Wie nehmen Sie die Impulse der Gemeinde wahr, die den Versuch darstellen, etwas aus der eigenen Beziehung zu Gott für andere, für die Gemeinde zu tun?
Eine Form davon ist z. B. das Zukunftsforum. Das finde ich spannend. Es beschäftigt sich mit großen Projekten, wie Folgen des Klimawandels, und zeigt kleine mögliche Schritte für den Einzelnen: Wie gehe ich mit meinen Ressourcen wie Lebensmittel etc. um? Was kann ich mit dem machen, was ich bewusst einspare oder nicht mehr brauche – wie kann ich es sinnvoll anderen geben? Interessant finde ich auch das Marafiki-Programm. Es macht ein Problem in dieser Welt besonders auch für Jugendliche konkret. Sie können nach Tansania fahren und sich die Situation vor Ort ansehen. Sie können Patenschaften in einem finanziellen Rahmen für Aidswaisen leisten, der sich noch in den Möglichkeiten ihres Taschengeldes bewegt. Es ist hier so vieles im Kleinen möglich.
Hilft Ihnen das Tun im Kleinen? Helfen im Sinne von dem Empfinden Teil einer Lösung zu sein?
Letztlich schon. Viele katastrophale Situationen in dieser Welt betreffen auch mich. Ich fühle mich aber machtlos, ein kleines Körnchen in einem großen Gefüge. Es hilft mir damit umzugehen, wenn ich etwas im Kleinen tun kann und dadurch das Gefühl habe, ich lebe „richtig“ oder „gut“. Ich weiß nicht, wie es Ihnen geht. Wenn man so darüber nachdenkt, was auf dieser Welt passiert, dann kann man auch resignieren. Wo führt das alles hin, was kann ich tun? Da ist es manchmal dieser kleine Schritt, bei dem mir auch die Gemeinde hilft - und es hilft Gottvertrauen.
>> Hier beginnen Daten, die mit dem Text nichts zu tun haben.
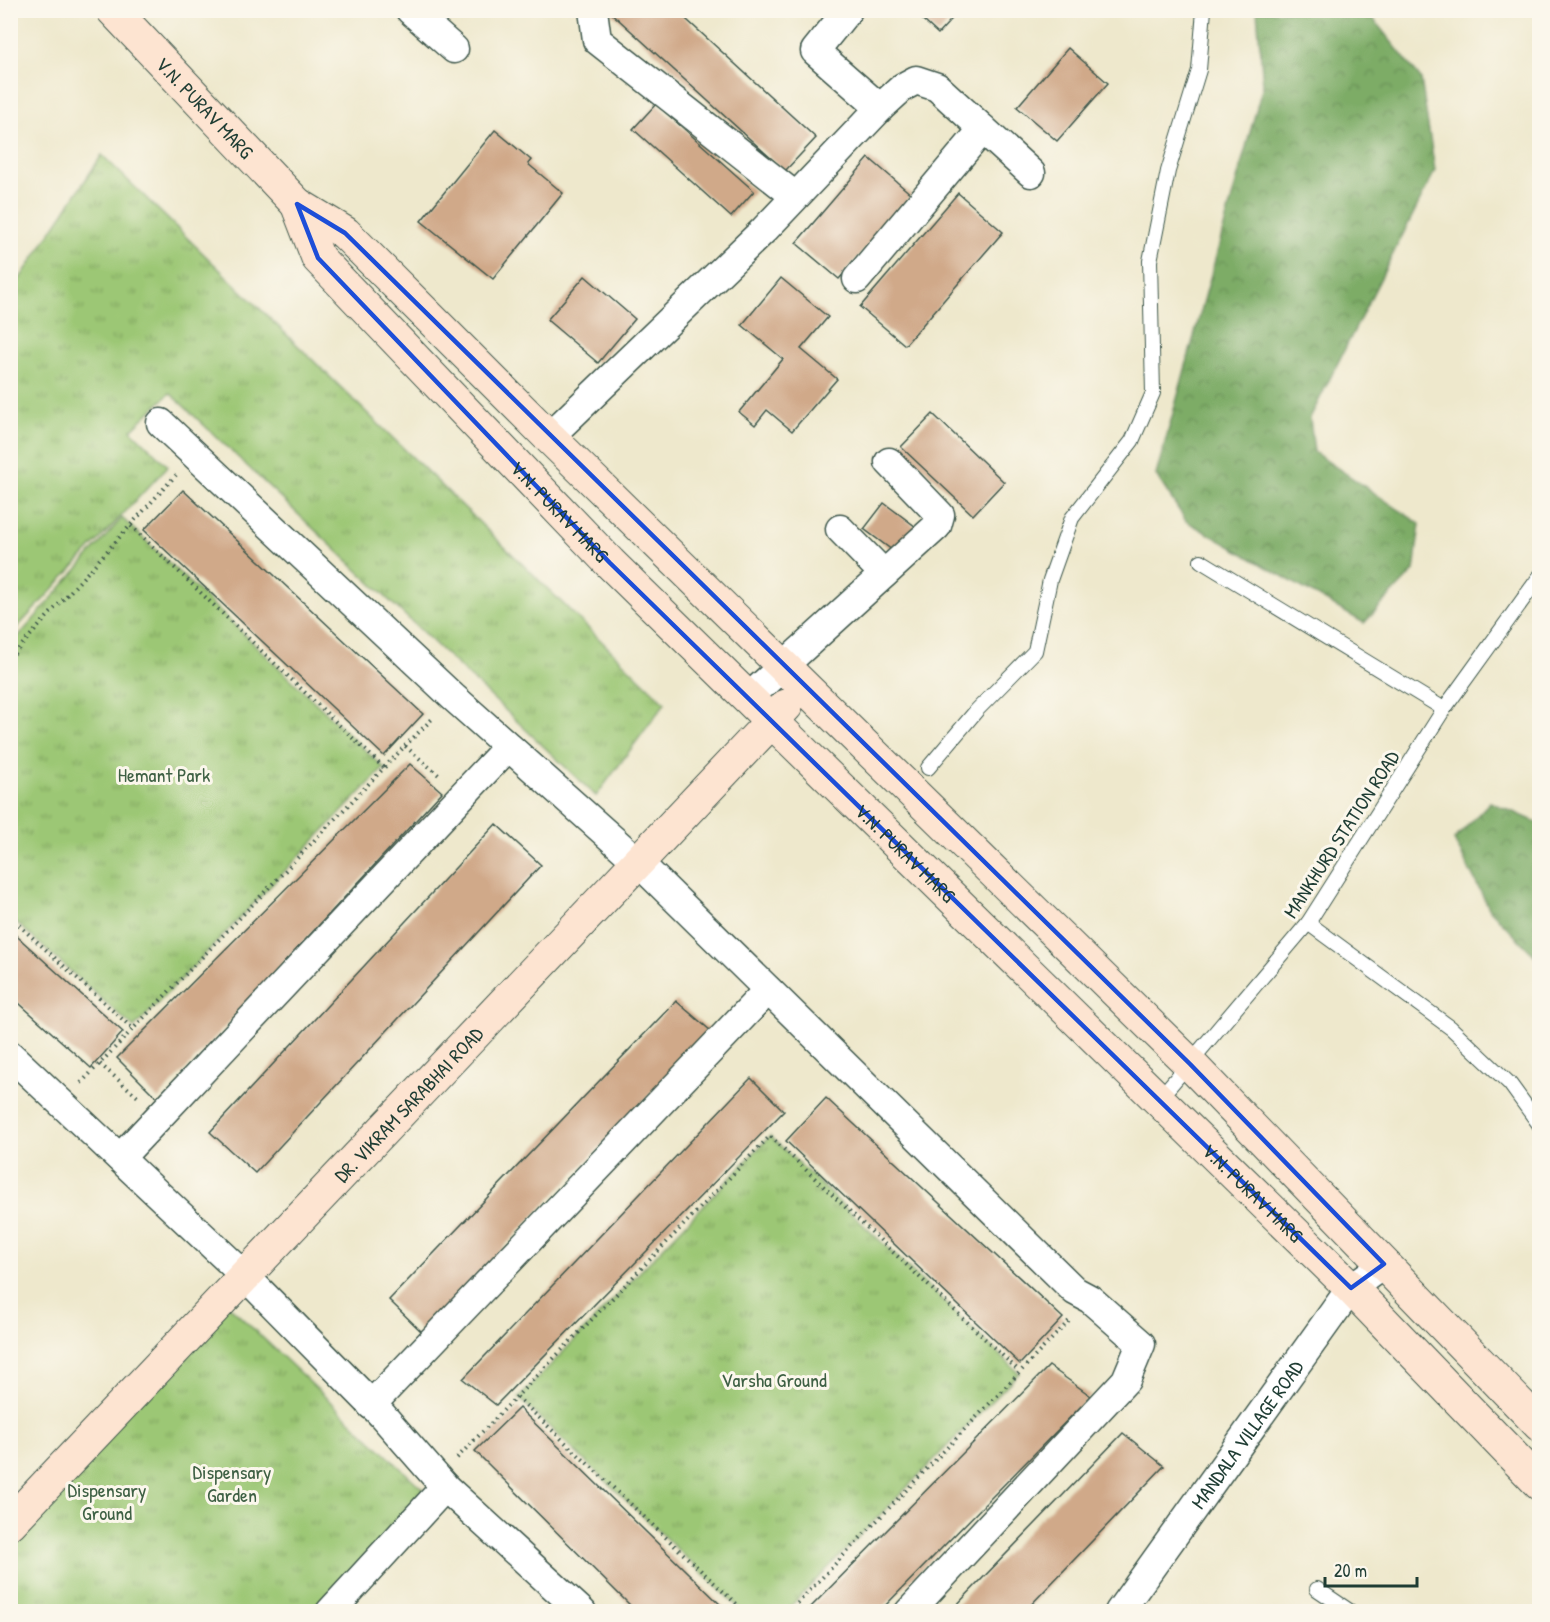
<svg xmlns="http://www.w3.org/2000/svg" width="1550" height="1622" font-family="'Patrick Hand',sans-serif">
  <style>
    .grass { fill: url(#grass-tufts); stroke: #5e8254; stroke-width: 1.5 }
    .forest { fill: url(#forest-crowns); stroke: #4e744d; stroke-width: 1.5 }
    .building { fill: #d0a989 }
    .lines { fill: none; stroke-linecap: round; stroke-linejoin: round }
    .lane-casing { stroke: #3e574b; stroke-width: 16 }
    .street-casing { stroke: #3e574b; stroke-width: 31 }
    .secondary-casing { stroke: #3e574b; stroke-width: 35 }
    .path { stroke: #3e574b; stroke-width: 4; stroke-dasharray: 1.5 4.5; stroke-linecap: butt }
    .lane { stroke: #fff; stroke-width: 14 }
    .street { stroke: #fff; stroke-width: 28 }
    .secondary { stroke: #fde4d1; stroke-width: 33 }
    .marked { fill: none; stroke: #1d4ed8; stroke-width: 4.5; stroke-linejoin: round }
    .labels { text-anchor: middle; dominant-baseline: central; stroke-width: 6; stroke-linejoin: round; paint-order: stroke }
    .street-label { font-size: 20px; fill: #1f3d34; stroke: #fbf7ec }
    .park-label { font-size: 20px; fill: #3e6044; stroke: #fbf7ec }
  </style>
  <defs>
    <pattern id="grass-tufts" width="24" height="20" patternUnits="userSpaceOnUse" patternTransform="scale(1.5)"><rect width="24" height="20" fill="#9cc774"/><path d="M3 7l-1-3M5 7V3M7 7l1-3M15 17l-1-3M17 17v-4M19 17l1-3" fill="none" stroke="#7fa360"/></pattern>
    <pattern id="forest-crowns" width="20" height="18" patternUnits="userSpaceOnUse" patternTransform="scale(1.5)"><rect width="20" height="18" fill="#7dac66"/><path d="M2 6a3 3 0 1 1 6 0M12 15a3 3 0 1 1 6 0" fill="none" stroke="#668d55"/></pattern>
  </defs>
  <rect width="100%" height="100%" fill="#fbf7ec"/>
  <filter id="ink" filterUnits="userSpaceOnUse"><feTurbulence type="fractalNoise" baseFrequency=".0167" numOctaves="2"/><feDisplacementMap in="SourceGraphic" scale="12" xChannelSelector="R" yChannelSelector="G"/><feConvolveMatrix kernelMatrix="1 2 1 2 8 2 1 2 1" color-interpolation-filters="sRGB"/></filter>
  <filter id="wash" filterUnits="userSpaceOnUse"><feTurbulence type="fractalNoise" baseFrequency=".008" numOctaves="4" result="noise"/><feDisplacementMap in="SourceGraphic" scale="24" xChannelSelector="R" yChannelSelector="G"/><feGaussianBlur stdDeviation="1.35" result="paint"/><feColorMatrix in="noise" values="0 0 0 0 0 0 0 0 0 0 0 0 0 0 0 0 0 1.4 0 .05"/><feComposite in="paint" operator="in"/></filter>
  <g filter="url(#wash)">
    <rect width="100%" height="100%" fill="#eee8cc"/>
    <g class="grass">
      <polygon points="102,155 665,703 596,796 170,393 131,430 168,466 11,634 11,292"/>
      <polygon points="122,518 384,768 134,1028 10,917 11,645"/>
      <polygon points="770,1136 1019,1373 786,1611 742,1611 519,1398"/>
      <polygon points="227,1304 428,1494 322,1611 11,1611 10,1531"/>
    </g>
    <g class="forest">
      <polygon points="1257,11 1367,11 1421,79 1435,171 1310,418 1314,452 1420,524 1414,571 1364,623 1186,521 1156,475 1263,85"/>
      <polygon points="1490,802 1539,823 1539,960 1490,910 1454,840"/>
    </g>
    <g id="blocks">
      <g class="building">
        <polygon points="608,10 676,10 816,138 785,171"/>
        <polygon points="912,10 960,10 938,34"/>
        <polygon points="1068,48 1108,83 1057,141 1017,107"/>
        <polygon points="656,104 754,191 731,217 633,129"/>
        <polygon points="495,130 531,160 528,164 563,193 493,279 421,221"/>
        <polygon points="869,158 912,195 839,279 796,243"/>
        <polygon points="958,193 1003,232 905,345 860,307"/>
        <polygon points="585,276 635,319 598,363 547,320"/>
        <polygon points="781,278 828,317 801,349 837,379 792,431 767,410 755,425 739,412 783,359 742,325"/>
        <polygon points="933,414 1004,482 973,515 901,447"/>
        <polygon points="183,490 423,714 384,756 144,530"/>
        <polygon points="884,503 916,527 896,553 864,529"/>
        <polygon points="410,764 442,792 158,1099 117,1058"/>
        <polygon points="496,824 541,865 255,1173 210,1132"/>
        <polygon points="10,930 123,1032 91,1068 10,995"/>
        <polygon points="676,1001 711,1031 422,1332 389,1300"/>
        <polygon points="751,1078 784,1111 496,1405 463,1379"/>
        <polygon points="826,1098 1063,1318 1020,1364 786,1141"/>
        <polygon points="1049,1366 1091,1396 879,1612 806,1612"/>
        <polygon points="519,1408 728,1612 637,1612 475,1451"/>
        <polygon points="1123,1433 1164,1466 1024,1612 950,1612"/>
      </g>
    </g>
  </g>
  <g filter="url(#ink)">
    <use href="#blocks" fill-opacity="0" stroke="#3e574b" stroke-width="1.5"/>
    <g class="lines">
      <g class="lane-casing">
        <g id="lane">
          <polyline points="1201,561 1444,709"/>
          <polyline points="928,768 977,710 1035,651 1050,580 1072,518 1132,441 1153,393 1150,261 1168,171 1199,70 1204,10"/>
          <polyline points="1308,923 1451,1028 1510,1084 1539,1124 1540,1127"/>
          <polyline points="1158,1100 1308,923 1444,709 1540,576"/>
          <polyline points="1317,1589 1351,1612"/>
        </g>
      </g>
      <g class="street-casing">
        <g id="street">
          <polyline points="410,10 454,49"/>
          <polyline points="593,10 597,40 795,196"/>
          <polyline points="848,10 815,51 880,108"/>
          <polyline points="857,279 983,129"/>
          <polyline points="161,423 453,697 638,862 1075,1291 1090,1299 1141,1344 1126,1380 909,1612"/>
          <polyline points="549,437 764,230 880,108 903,87 916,80 937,87 1031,173"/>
          <polyline points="840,529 884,574"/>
          <polyline points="748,698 937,526 940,515 889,462"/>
          <polyline points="10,1055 244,1275 382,1415 445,1487 582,1612"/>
          <polyline points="120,1158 508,747"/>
          <polyline points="371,1405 768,990"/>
          <polyline points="330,1612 445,1487"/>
          <path id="s1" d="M1119 1612 1351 1288 1384 1264"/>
        </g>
      </g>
      <g class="secondary-casing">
        <g id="secondary">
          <path id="s2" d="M113 10 297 204 345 233 549 437 1190 1064 1540 1425"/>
          <path id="s3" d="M297 204 318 258 610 563 1351 1288 1540 1484"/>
          <path id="s4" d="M10 1523 786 706"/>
        </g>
      </g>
      <g class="path">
        <polyline points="131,526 384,768"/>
        <polyline points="10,658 176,475"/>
        <polyline points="405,746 432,719"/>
        <polyline points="10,917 133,1029"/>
        <polyline points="100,1064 138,1097"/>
        <polyline points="81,1083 405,746 441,777"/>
        <polyline points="517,1397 745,1612"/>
        <polyline points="457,1458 770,1136 1019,1371"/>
        <polyline points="789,1612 1069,1321"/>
      </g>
      <use href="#lane" class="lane"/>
      <use href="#street" class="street"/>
      <use href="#secondary" class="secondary"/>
    </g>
  </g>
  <path class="marked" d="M297 204 345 233 1190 1064 1384 1264 1351 1288 610 563 318 258Z"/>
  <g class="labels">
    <g class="street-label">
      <text stroke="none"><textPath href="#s2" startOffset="134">V.N. PURAV MARG</textPath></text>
      <text stroke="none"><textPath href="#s3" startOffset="408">V.N. PURAV MARG</textPath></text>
      <text transform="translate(1341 834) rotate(-57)">MANKHURD STATION ROAD</text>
      <text stroke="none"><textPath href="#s3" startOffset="894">V.N. PURAV MARG</textPath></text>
      <text stroke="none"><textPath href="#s4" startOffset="578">DR. VIKRAM SARABHAI ROAD</textPath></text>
      <text stroke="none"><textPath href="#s3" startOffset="1380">V.N. PURAV MARG</textPath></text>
      <text stroke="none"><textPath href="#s1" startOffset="219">MANDALA VILLAGE ROAD</textPath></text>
    </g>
    <g class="park-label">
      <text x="164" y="774">Hemant Park</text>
      <text x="774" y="1379">Varsha Ground</text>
      <text x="232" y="1471">Dispensary<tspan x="232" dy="23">Garden</tspan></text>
      <text x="107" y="1489">Dispensary<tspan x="107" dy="23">Ground</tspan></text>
    </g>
  </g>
  <rect width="1550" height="1622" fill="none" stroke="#fbf7ec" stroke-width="36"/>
  <path d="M1325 1577v9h92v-9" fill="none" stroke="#1f3d34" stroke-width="3"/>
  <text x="1334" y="1577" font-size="18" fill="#1f3d34" stroke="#fbf7ec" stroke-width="4.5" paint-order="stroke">20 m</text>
</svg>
Können Sie Ihr Gottvertrauen beschreiben?
Es heißt für mich, ein Gefühl zu haben, dass es letztendlich gut wird. Es verändert mein Verhältnis zum Leben und auch zum Sterben. Dass Menschen die Kraft haben können, es zum Guten zu wenden. Aber ich will es nicht nur konkret am Menschen festmachen: Es ist ein Gefühl, dass es trotz all dem Schlimmen in dieser Welt etwas Gutes gibt, was mich auch trägt. Etwas, was mir hilft, jeden Tag aufzustehen und das Gute zu sehen. Die Fähigkeit, das zu sehen, was mir geschenkt wurde und es auch annehmen zu können. Dieses Gottvertrauen ist auch ein Geschenk. Ich kann Vertrauen an meine Kinder weitergeben und auch mein Vertrauen in sie ist ein Geschenk.
Solche Geschenke können auch nur kleine Momente sein: ein Lachen oder eine beobachtete Geste zwischen zwei Menschen, die gar nicht an mich gerichtet sein muss.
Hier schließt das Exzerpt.